• Text block:
[Start]

3. At this point too, as I think, we must seek skilfully to find out the methods by which words are sought for, that we may not wait gaping open-mouthed till such time as a word shall fall of itself upon our tongues like a god-send[1] from heaven; but that we should know their haunts and their coverts, so that, when we have need of choice words, we may follow them up along a beaten track rather than have no path to help us forward.

4. You must therefore scout over definite ground . . . . . . . . First of all a speaker must be on his guard against coining a new word like debased bronze, so that each several word may be both known by its age and delight by its freshness . . . . fortresses of words . . . . assembly-places of words . . . . . . . . Of obligations[2] the

  1. The palladium was a supposed image of Pallas that fell from the sky at Troy and was carried off by the Greeks.

[End]

Stored items

[Start]

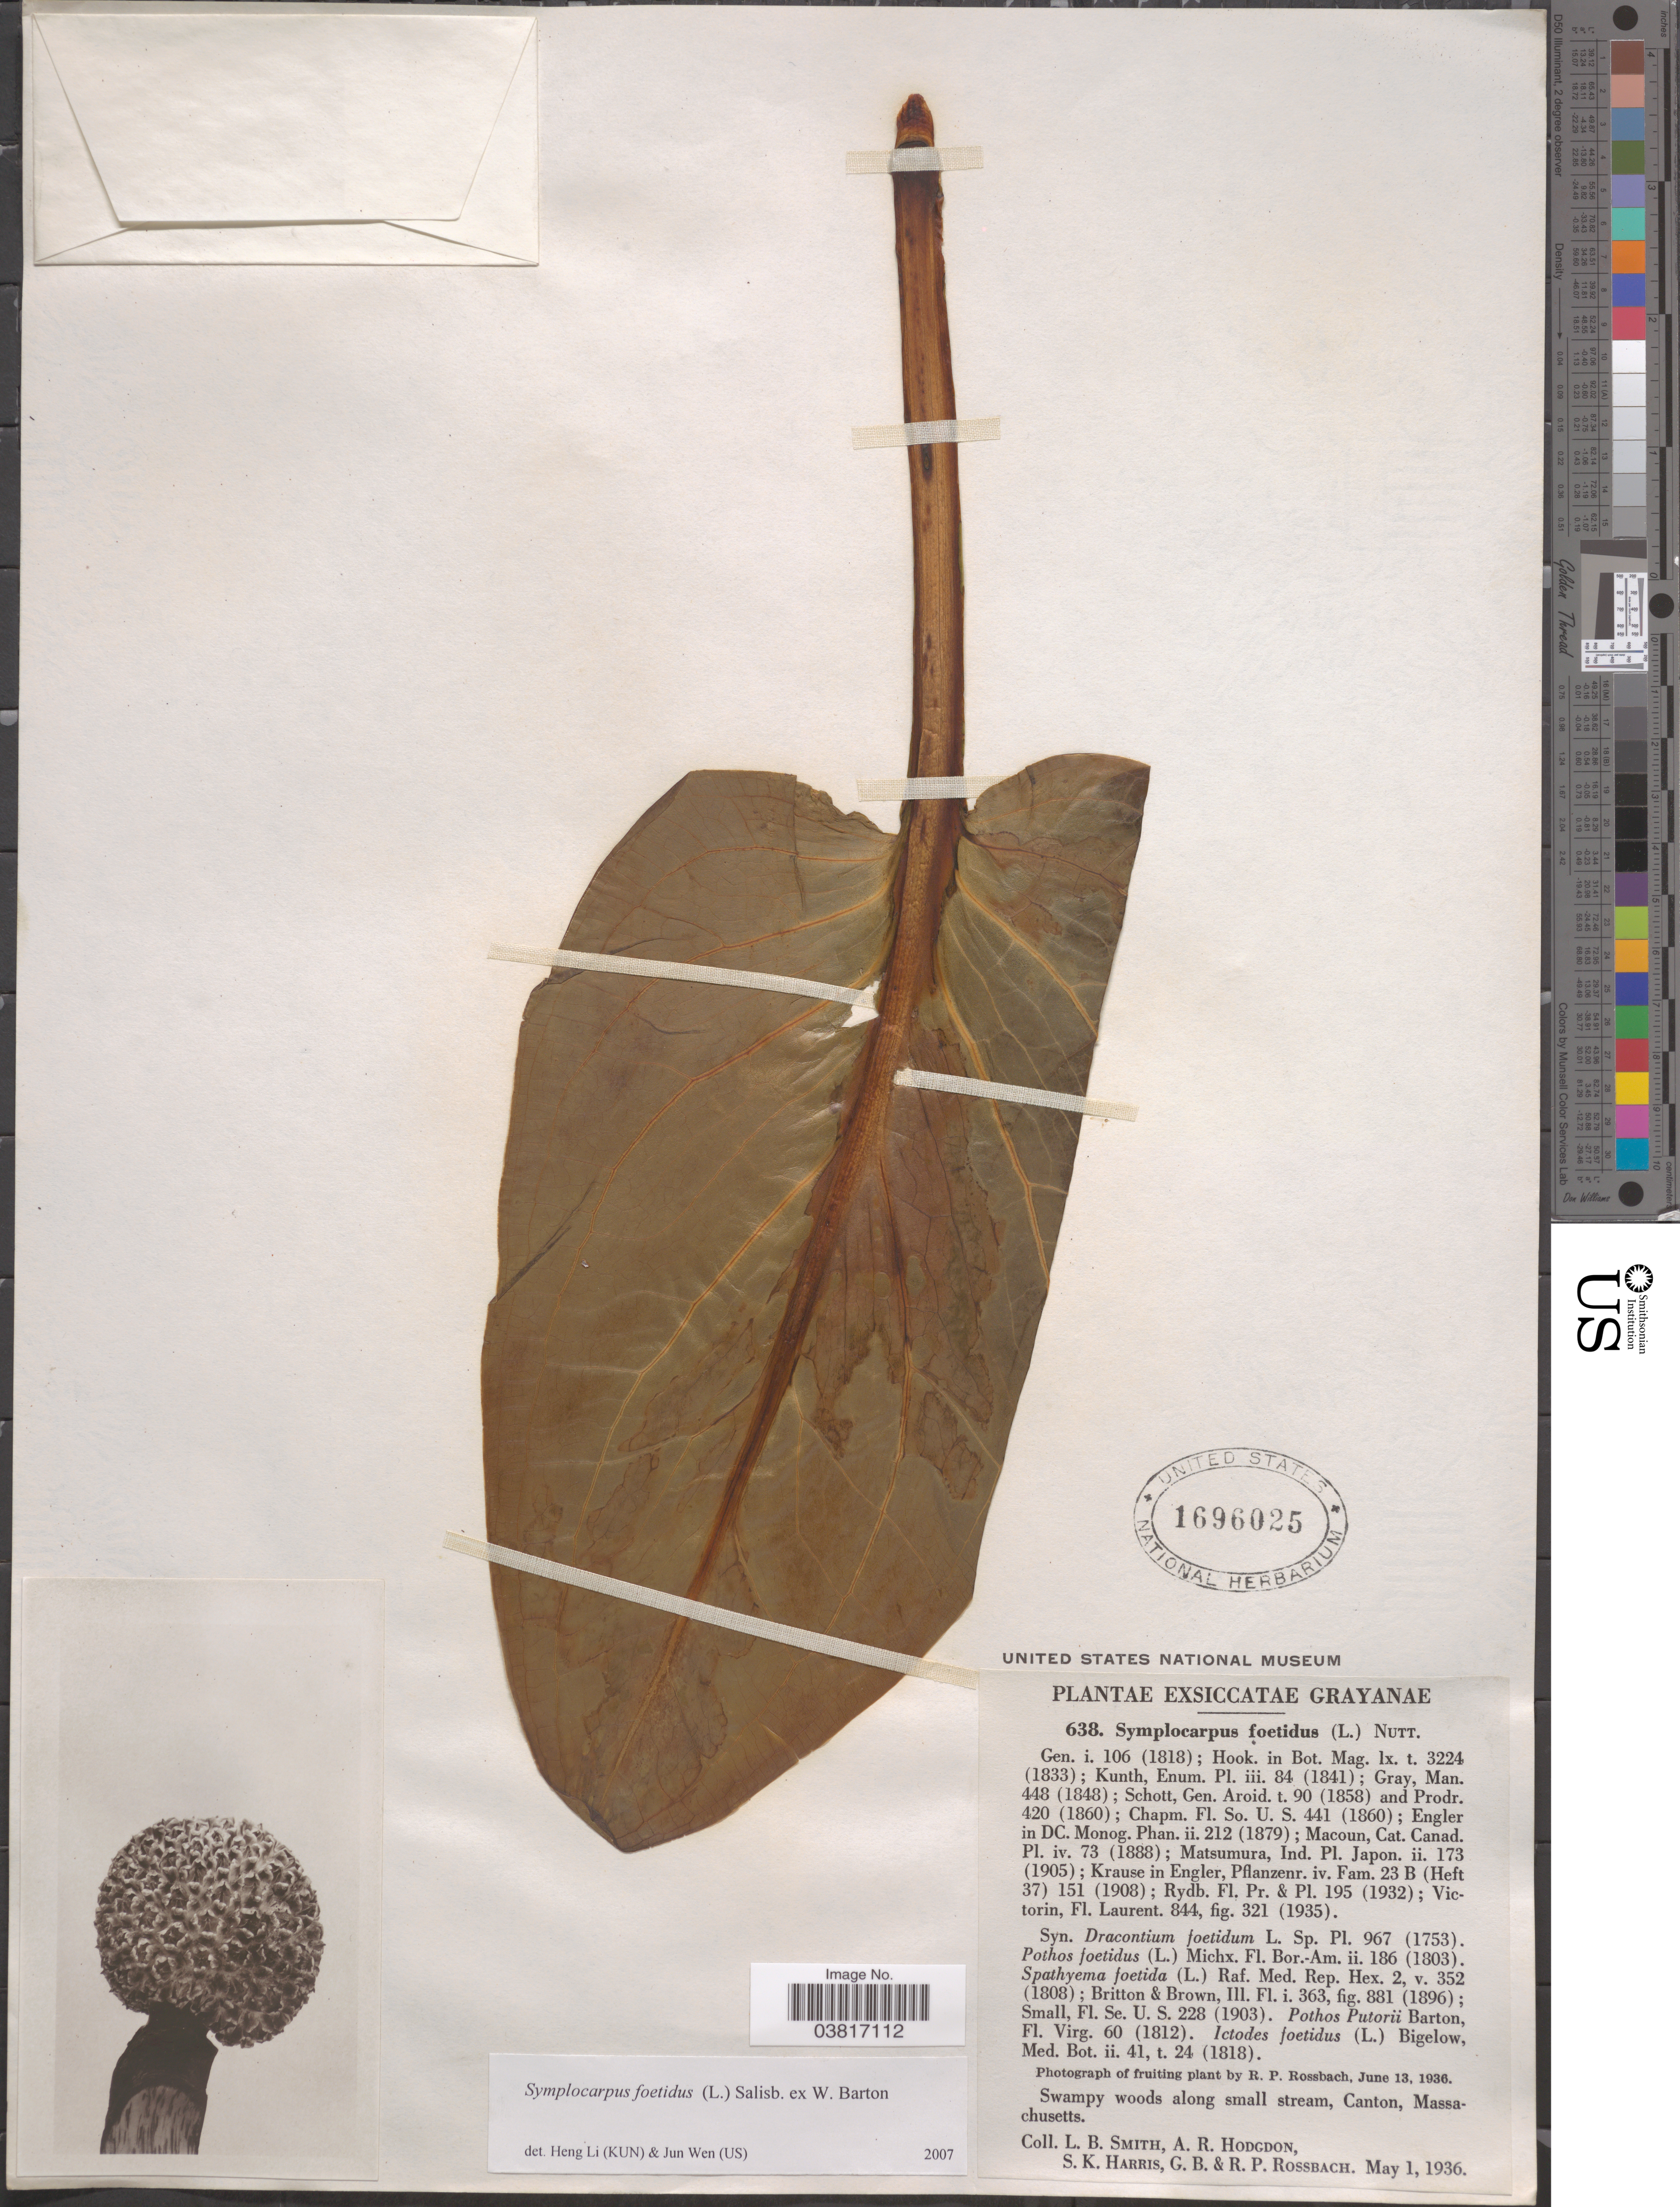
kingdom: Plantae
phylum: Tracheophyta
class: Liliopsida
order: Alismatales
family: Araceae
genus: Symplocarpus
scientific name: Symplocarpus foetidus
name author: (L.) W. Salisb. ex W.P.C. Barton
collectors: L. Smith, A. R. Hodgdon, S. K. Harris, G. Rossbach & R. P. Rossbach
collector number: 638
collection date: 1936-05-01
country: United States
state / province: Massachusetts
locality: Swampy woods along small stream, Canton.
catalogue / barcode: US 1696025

[End]

• Aim 1: In the passage on finding words, what must a speaker guard against first of all?
• Aim 2: Pick up the passage on finding words at its end and carry it on.
The records have no connection to the text.

• Answer 1: Coining a new word like debased bronze.

• Answer 2:
  2. In this mutilated passage Fronto is speaking of sapentia and eloquentia in connexion with a classification of human functions The officia, or essential functions of man are, he says, of two genera, and can be classified under three heads (rationes or species). The distinction of the two genera is not given in what we have. The three classes are (1) that of existence, that a man must exist and perform certain munera, e.g. eat, in order to live; (2) of quality, he must be such and such and have such and such habits and idiosyncrasies; (3) of objective or result, the two previous officia enabling him to discharge the third. This third class is concerned wholly with negotia, work done, and is self-contained. Under this comes sapientia. Since a man must live before he can be wise, a munus, like eating, is an officium of the wise man, though it has no direct connexion with his negotium, which is wisdom. Eating belongs to specis prima, which is common to all men, but wisdom to species tertia. The pursuit of eloquence comes under species secunda, whioh varies with every man.